8月22日午前。静岡県掛川市にある城跡の井戸で、ネコが落ちているのが見つかった。しかし深さは約13メートル。市職員ではどうにもできず、消防隊員が出動。無事に救助され、ネコも元気だという。
きっかけは1本の電話
8月22日午前10時半頃、掛川市役所に1本の電話が鳴った。

電話の主は戦国時代に徳川・武田の両雄が攻防戦を繰り広げ“難攻不落の名城”とも謳われた国の文化財「高天神城跡」を訪れていた観光客。その内容は「井戸の中からネコの鳴き声が聞こえる」というものだった。
連絡を受け市職員が現場へと向かう。すると確かに井戸の底にネコの姿が見えることを確認した。鳴き声も聞こえ、弱っている様子はない。

ただ、計測したところ井戸の深さは何と13メートル。装備もなければ、専門的な訓練を積んでいない市職員には太刀打ちできない状況だった。
そこで市は消防に協力を要請する。
炎天下の救出大作戦

午後2時過ぎ、現地に到着した消防隊員は資材を準備すると共に救出作戦を練り、午後2時45分頃、万が一に備え酸素マスクを身に着けた隊員がロープを使って降下を開始する。ずばり“ネコをそのまま抱きかかえてしまおう”作戦だ。

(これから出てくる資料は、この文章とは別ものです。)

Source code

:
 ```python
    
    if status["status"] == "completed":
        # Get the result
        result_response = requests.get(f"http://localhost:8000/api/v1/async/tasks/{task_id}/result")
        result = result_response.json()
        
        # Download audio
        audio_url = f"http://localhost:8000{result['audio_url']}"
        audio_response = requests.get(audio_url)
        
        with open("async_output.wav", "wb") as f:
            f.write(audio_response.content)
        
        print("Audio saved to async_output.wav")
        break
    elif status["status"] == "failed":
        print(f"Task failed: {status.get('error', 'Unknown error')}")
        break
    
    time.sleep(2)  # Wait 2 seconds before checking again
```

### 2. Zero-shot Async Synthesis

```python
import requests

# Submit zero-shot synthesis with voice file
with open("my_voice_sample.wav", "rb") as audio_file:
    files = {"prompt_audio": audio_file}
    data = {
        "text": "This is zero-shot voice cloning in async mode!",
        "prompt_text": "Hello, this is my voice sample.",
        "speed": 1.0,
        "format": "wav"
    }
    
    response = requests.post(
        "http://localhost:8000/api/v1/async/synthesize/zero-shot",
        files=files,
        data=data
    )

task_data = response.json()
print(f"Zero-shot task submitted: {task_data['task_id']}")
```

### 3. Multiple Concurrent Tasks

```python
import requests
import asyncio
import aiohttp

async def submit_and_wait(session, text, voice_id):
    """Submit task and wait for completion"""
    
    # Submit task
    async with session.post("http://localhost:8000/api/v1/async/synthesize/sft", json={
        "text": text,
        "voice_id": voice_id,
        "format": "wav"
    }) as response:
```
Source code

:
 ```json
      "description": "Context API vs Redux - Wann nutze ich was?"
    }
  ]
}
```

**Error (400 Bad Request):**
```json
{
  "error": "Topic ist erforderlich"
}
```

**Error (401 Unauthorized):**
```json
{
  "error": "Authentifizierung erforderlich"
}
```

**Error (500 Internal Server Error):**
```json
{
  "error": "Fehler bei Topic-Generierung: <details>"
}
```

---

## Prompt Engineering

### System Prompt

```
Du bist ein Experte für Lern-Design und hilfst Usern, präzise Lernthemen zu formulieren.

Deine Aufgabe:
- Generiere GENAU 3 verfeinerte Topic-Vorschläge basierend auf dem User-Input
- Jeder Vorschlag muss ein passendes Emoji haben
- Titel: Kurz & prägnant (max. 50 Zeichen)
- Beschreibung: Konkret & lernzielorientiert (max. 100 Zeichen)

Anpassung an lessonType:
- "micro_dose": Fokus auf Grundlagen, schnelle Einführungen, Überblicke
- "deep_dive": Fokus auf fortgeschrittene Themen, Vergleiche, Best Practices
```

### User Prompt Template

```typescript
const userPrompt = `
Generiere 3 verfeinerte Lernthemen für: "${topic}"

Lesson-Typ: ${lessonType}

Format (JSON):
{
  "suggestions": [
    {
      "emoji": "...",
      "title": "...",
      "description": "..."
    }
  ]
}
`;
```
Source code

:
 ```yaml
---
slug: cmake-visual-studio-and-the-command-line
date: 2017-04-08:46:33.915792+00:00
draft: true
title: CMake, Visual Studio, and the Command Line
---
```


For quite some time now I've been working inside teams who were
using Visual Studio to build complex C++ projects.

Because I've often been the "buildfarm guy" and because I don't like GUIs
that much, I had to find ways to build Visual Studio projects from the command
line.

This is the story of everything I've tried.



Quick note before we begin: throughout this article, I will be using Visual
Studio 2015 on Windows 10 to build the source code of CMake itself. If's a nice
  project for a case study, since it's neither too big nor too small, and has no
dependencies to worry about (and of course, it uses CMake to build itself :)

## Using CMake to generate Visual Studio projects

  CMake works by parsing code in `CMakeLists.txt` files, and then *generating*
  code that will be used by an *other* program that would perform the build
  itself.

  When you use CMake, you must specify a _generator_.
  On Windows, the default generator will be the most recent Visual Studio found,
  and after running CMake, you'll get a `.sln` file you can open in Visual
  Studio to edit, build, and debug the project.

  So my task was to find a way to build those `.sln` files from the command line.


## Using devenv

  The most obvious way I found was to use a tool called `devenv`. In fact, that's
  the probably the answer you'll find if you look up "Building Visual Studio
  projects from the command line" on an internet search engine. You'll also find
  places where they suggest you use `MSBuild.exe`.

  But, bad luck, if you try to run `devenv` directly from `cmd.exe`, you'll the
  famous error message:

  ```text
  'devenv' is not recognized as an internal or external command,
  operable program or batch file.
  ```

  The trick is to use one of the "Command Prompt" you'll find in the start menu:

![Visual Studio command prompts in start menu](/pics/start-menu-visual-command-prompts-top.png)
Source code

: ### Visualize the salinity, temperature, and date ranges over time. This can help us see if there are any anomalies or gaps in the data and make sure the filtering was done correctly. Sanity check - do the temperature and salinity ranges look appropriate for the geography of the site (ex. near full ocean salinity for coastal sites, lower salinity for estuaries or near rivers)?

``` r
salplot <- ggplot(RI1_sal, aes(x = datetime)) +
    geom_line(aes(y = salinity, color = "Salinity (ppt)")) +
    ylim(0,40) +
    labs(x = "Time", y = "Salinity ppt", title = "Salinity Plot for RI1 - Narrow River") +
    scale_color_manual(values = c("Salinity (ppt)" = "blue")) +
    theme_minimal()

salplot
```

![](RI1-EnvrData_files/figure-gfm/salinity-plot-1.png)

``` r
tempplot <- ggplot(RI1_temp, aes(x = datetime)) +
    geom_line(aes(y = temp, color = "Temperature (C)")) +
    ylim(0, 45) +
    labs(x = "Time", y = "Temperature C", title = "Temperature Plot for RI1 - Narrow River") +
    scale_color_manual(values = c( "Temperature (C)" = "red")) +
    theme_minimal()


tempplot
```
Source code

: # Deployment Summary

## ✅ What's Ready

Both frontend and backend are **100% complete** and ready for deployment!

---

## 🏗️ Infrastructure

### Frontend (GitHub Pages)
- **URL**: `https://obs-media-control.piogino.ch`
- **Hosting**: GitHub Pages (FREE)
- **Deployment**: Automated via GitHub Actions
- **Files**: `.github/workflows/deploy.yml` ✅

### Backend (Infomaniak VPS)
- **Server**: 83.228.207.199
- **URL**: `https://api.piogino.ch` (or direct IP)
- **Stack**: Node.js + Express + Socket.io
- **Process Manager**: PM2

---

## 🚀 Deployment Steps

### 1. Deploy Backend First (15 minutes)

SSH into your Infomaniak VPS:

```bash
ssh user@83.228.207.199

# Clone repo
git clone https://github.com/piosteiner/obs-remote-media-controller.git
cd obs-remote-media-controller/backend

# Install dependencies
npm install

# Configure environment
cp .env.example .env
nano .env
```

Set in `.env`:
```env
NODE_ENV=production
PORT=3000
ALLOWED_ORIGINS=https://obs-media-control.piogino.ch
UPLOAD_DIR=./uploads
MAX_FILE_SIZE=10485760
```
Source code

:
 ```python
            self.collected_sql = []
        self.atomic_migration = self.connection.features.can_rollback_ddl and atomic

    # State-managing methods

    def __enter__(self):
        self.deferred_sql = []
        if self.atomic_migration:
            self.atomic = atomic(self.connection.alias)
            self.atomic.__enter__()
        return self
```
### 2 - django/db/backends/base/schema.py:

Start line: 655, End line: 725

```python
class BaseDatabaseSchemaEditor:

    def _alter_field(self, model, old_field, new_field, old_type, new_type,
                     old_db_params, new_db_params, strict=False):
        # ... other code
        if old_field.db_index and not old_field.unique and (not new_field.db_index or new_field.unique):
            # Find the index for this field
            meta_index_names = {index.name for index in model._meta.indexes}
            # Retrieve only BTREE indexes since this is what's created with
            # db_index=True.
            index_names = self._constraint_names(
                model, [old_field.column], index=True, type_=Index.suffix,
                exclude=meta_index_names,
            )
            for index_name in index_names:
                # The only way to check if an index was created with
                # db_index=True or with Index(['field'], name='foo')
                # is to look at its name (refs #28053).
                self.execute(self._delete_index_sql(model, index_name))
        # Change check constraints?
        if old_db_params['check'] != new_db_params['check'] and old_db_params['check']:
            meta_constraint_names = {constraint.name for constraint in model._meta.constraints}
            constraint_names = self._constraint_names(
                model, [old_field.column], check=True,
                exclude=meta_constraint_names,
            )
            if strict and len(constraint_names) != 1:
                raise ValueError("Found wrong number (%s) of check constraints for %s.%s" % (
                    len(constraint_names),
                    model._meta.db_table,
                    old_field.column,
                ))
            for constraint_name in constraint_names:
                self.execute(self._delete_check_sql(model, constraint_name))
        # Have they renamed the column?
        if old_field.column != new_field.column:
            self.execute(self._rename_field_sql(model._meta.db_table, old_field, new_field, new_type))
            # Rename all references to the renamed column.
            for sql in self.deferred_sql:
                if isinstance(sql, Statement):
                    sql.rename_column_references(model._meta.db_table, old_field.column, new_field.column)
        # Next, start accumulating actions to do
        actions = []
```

しかし、ここで問題が生じる。ネコが驚きのあまりか、興奮のあまりか暴れてしまい、なかなか捕まらない。さらに隊員をかじるなどしたため作戦の変更を余儀なくされる。
ここで消防はロープでくくったケージを井戸の中へと入れ、さらに別の隊員1人が応援に加わる。

そして午後3時15分頃、井戸の中から「確保!確保!」という声が響く。この声を合図に、地上にいた隊員がロープを引き上げると、ケージの中にはうずくまった様子のネコが…。救出大作戦は成功だ。

救出に立ち会った掛川市文化・スポーツ振興課の山本邦一さんは「井戸の上から見ていると小さく見えたので子ネコかと思ったが上げてみると大きなネコだった」と驚きつつ「思ったよりも元気でよかったし、通報がなければ気づかなかったので無事に助けられてよかった」と安どの表情を浮かべた。

市によるとネコに目立った外傷はなく、衰弱した様子も見られないものの、念のため動物病院で診察を受けるという。

ただ首輪は付けておらず、飼いネコではないと見られ、救出されたネコを今後どうするのかについては現時点では決まっていないとのことだ。